On Thu, 03.01.2008 at 09:47:34 +0800, Rong-en Fan wrote:
> Hi folks,
> 
> Recently, I'm looking into 100150 which reports END key does not working in
> mutt. With some help from ncurses author, I think this problem is caused by
> our termcap. To be specific, our termcap defines kH, @7 (the END key), and *6
> to \EOF. ncurses has the limitation that it will only return the first matched
> key back. So, in ncurses based program, it receives kH instead of @7 when you
> hit END.

Thanks for taking up the ball! It is not only the END key, though. The
KP_Enter is missing, too.

Is there some documentation on what kH, @7, etc. all means? I see that
Home (^[OH) and End (^[OF) are there in /etc/termcap but only Return
(^M) and not KP_Enter (^[OM).

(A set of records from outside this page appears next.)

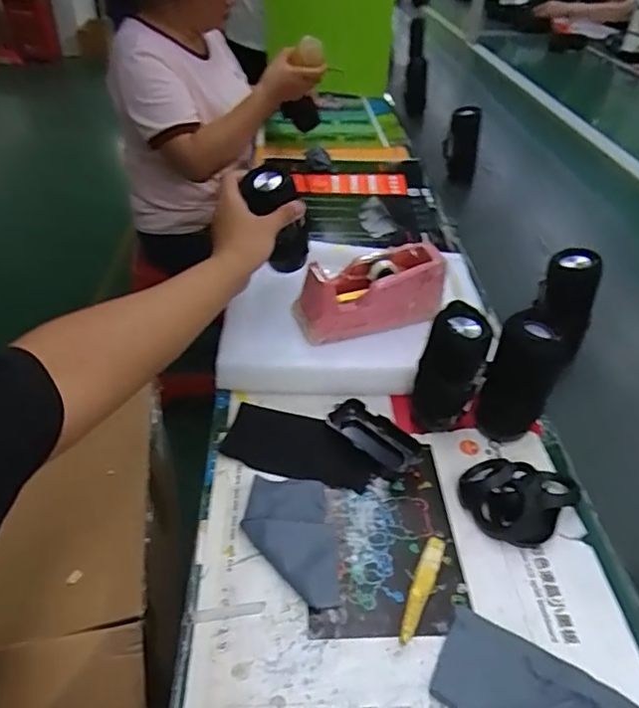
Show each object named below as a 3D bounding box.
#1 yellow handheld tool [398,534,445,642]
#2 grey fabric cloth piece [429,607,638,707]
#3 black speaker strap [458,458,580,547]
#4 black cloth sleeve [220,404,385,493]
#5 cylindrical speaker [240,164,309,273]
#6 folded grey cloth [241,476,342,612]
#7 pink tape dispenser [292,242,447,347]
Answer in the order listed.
[{"bbox_3d":[0.092,0.209,0.502,0.018,0.008,0.107,17,41,19],"label":"yellow handheld tool"},{"bbox_3d":[0.168,0.264,0.428,0.153,0.014,0.076,21,42,23],"label":"grey fabric cloth piece"},{"bbox_3d":[0.197,0.141,0.551,0.109,0.039,0.083,11,39,11],"label":"black speaker strap"},{"bbox_3d":[-0.020,0.104,0.624,0.175,0.012,0.083,12,39,13],"label":"black cloth sleeve"},{"bbox_3d":[-0.054,-0.179,0.739,0.067,0.148,0.062,-7,53,10],"label":"cylindrical speaker"},{"bbox_3d":[-0.028,0.174,0.531,0.082,0.019,0.135,-5,38,-8],"label":"folded grey cloth"},{"bbox_3d":[0.068,-0.083,0.759,0.203,0.088,0.078,-16,40,-21],"label":"pink tape dispenser"}]

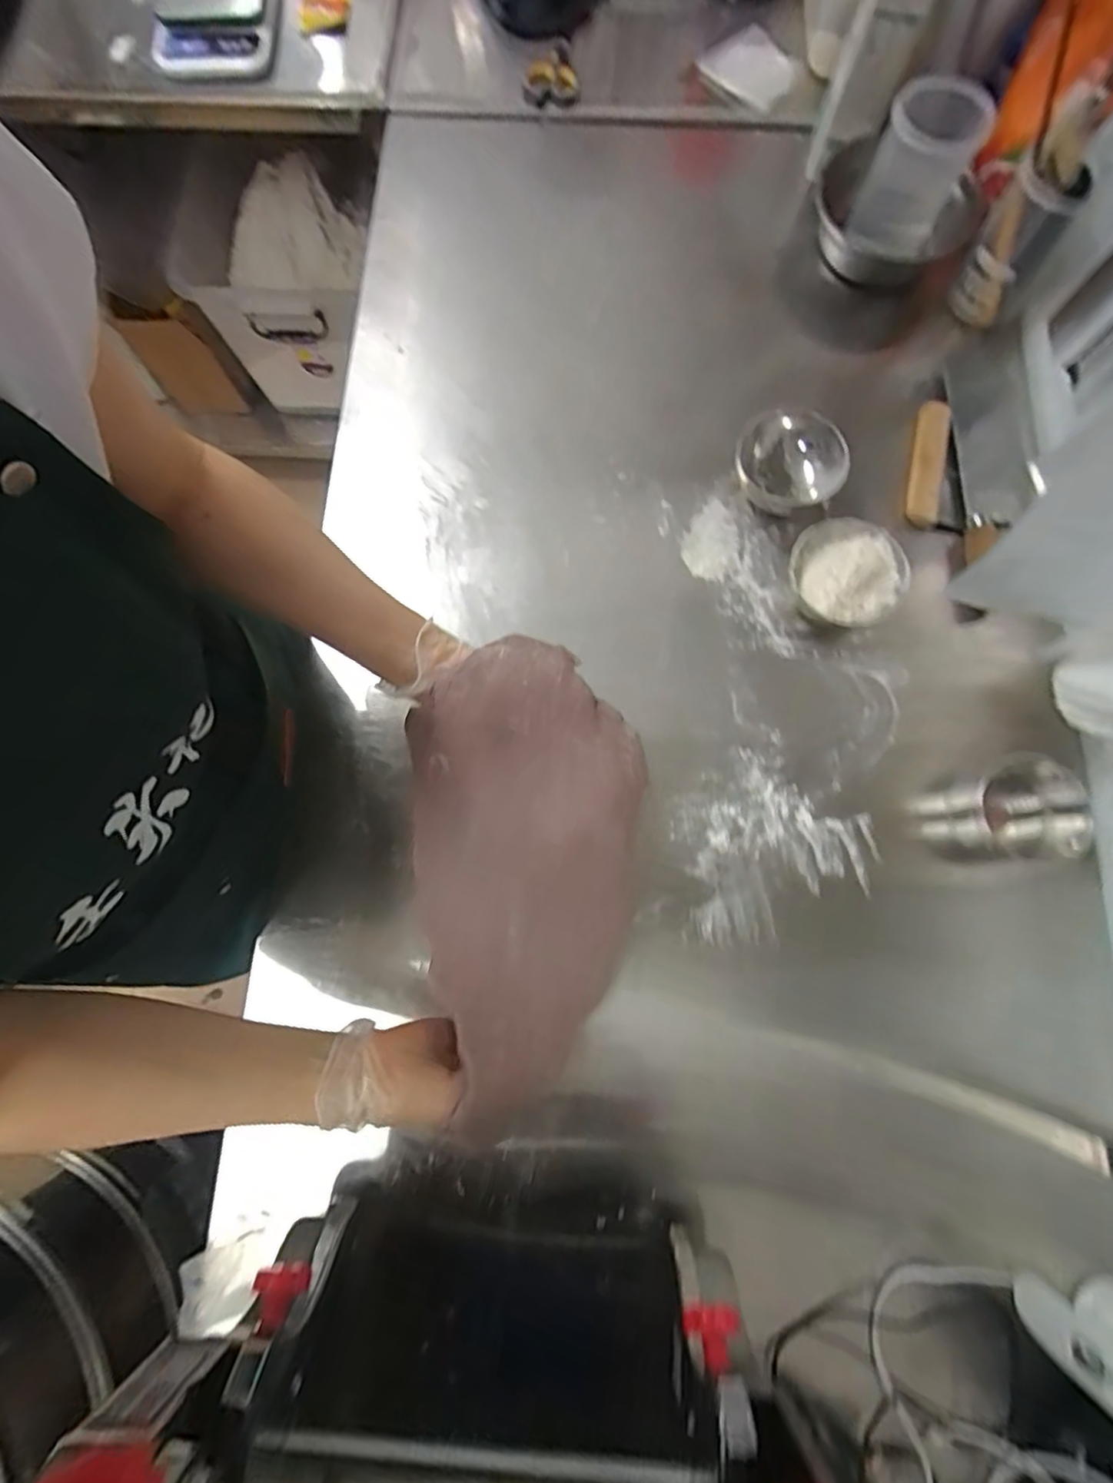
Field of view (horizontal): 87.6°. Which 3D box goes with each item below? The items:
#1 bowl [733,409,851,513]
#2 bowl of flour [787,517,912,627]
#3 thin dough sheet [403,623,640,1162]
[{"bbox_3d":[0.249,-0.295,0.617,0.097,0.070,0.105,0,77,1],"label":"bowl"},{"bbox_3d":[0.294,-0.170,0.596,0.101,0.060,0.109,0,77,0],"label":"bowl of flour"},{"bbox_3d":[-0.026,0.111,0.461,0.180,0.066,0.363,2,95,2],"label":"thin dough sheet"}]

What would be the symbol required to map
^[OM to?

I see that vt100 has @8=\EOM, is this what I'm looking for and do we
want it in the xterm definition?

> I just checked NetBSD's termcap, they only defines @7 to \EOF in xterm entry.
> Also, on a Linux box, infocmp shows that only @7 is defined but not *6 and kH.
> So, I'm wondering whether we should remove those two keys (kH and @7)?

They also define @8=\EOM right next to @7.

I wonder, though, how do I activate the change? I changed /etc/termcap,
opened a new xterm but mutt's behaviour hasn't changed ...

Cheers,
Ulrich Spoerlein
-- 
It is better to remain silent and be thought a fool,
than to speak, and remove all doubt.